INSTRUCTION: Copy each of the following lines without any change.

RECORD LIST:
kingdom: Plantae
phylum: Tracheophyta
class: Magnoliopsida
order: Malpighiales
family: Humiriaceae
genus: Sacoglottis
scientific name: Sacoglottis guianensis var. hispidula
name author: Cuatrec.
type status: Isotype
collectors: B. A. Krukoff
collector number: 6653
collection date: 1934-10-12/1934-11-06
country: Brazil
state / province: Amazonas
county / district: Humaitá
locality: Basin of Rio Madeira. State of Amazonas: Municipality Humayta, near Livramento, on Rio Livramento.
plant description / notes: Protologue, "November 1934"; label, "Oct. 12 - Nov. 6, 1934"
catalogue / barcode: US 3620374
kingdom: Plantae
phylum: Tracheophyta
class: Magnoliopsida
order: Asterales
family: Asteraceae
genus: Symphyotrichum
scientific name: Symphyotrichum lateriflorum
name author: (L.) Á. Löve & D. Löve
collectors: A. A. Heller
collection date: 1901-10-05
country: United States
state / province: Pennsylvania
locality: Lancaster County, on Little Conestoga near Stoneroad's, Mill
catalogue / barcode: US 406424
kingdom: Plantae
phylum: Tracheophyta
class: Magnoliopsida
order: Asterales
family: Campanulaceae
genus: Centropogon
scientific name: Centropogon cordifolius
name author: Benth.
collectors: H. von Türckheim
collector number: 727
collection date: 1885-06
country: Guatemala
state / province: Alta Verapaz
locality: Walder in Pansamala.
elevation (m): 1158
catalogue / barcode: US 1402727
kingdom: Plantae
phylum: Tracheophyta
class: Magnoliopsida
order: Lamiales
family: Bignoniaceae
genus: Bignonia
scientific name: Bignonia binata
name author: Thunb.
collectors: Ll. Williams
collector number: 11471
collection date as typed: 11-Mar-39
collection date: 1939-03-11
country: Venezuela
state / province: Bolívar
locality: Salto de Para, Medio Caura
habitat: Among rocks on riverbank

REPLY TO THE TASK:
kingdom: Plantae
phylum: Tracheophyta
class: Magnoliopsida
order: Malpighiales
family: Humiriaceae
genus: Sacoglottis
scientific name: Sacoglottis guianensis var. hispidula
name author: Cuatrec.
type status: Isotype
collectors: B. A. Krukoff
collector number: 6653
collection date: 1934-10-12/1934-11-06
country: Brazil
state / province: Amazonas
county / district: Humaitá
locality: Basin of Rio Madeira. State of Amazonas: Municipality Humayta, near Livramento, on Rio Livramento.
plant description / notes: Protologue, "November 1934"; label, "Oct. 12 - Nov. 6, 1934"
catalogue / barcode: US 3620374
kingdom: Plantae
phylum: Tracheophyta
class: Magnoliopsida
order: Asterales
family: Asteraceae
genus: Symphyotrichum
scientific name: Symphyotrichum lateriflorum
name author: (L.) Á. Löve & D. Löve
collectors: A. A. Heller
collection date: 1901-10-05
country: United States
state / province: Pennsylvania
locality: Lancaster County, on Little Conestoga near Stoneroad's, Mill
catalogue / barcode: US 406424
kingdom: Plantae
phylum: Tracheophyta
class: Magnoliopsida
order: Asterales
family: Campanulaceae
genus: Centropogon
scientific name: Centropogon cordifolius
name author: Benth.
collectors: H. von Türckheim
collector number: 727
collection date: 1885-06
country: Guatemala
state / province: Alta Verapaz
locality: Walder in Pansamala.
elevation (m): 1158
catalogue / barcode: US 1402727
kingdom: Plantae
phylum: Tracheophyta
class: Magnoliopsida
order: Lamiales
family: Bignoniaceae
genus: Bignonia
scientific name: Bignonia binata
name author: Thunb.
collectors: Ll. Williams
collector number: 11471
collection date as typed: 11-Mar-39
collection date: 1939-03-11
country: Venezuela
state / province: Bolívar
locality: Salto de Para, Medio Caura
habitat: Among rocks on riverbank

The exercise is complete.